EXTRACT PROVIDED ->
Chapter 5 | Elasticity Flashcards
Elasticity
Elasticity measures how responsive quantity demanded is to a change in price.
The tool that businesses use to measure consumer responsiveness when making pricing decisions is
price elasticity of demand
which measures by how much quantity demanded responds to a change in price.
Formula for elasticity
Price elasticity of demand = % change in quantity demanded / % change in price
Midpoint Formula
The midpoint formula between any two points on a demand curve like (Q0, P0) and (Q1, P1) is:
Q1 - Q0 / (Q1+ Q0 / 2) / P1 - P0 / (P1+P0 /2 )
Inelastic demand
small response in quantity demanded when price rises.
– Example: Demand for insulin by a diabetic.
Value for formula is less than one.
– Low willingness to shop elsewhere.
Perfectly inelastic demand
price elasticity of demand equals zero; quantity demanded does not respond to a change in price.
Elastic demand
large response in quantity demanded when price rises.
– Example: Demand for blue earbuds.
– Value for formula is greater than one.
– High willingness to shop elsewhere.
Perfectly elastic demand
price elasticity of demand equals infinity; quantity demanded has an infinite response to a change in price.

DATA EXCERPT ->
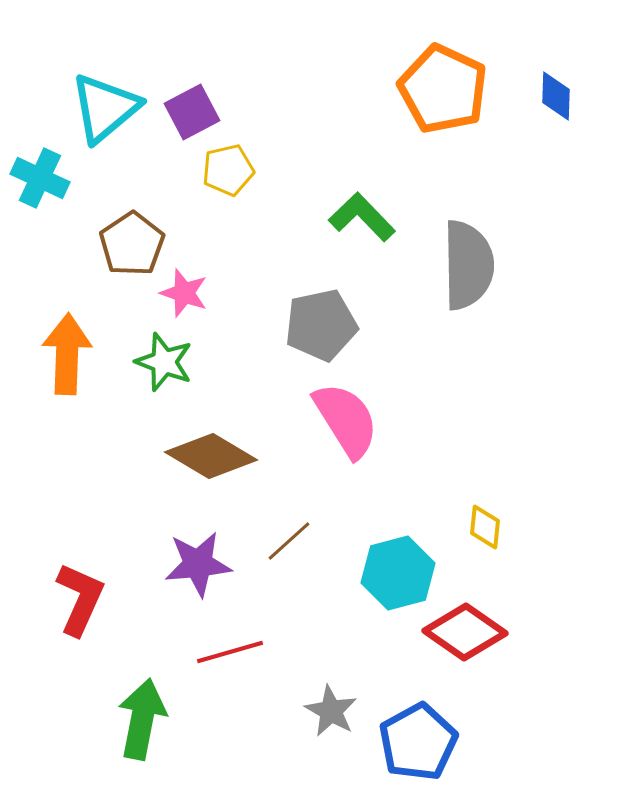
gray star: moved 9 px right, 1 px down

TO-DO LIST ->
1) Reproduce the part of the elasticity flashcards between "The tool that" and "less than one.", inclusive.
2) In the elasticity flashcards, what value does price elasticity of demand equal for perfectly inelastic demand?

WORKED ANSWERS ->
1)
The tool that businesses use to measure consumer responsiveness when making pricing decisions is
price elasticity of demand
which measures by how much quantity demanded responds to a change in price.
Formula for elasticity
Price elasticity of demand = % change in quantity demanded / % change in price
Midpoint Formula
The midpoint formula between any two points on a demand curve like (Q0, P0) and (Q1, P1) is:
Q1 - Q0 / (Q1+ Q0 / 2) / P1 - P0 / (P1+P0 /2 )
Inelastic demand
small response in quantity demanded when price rises.
– Example: Demand for insulin by a diabetic.
Value for formula is less than one.

2) Zero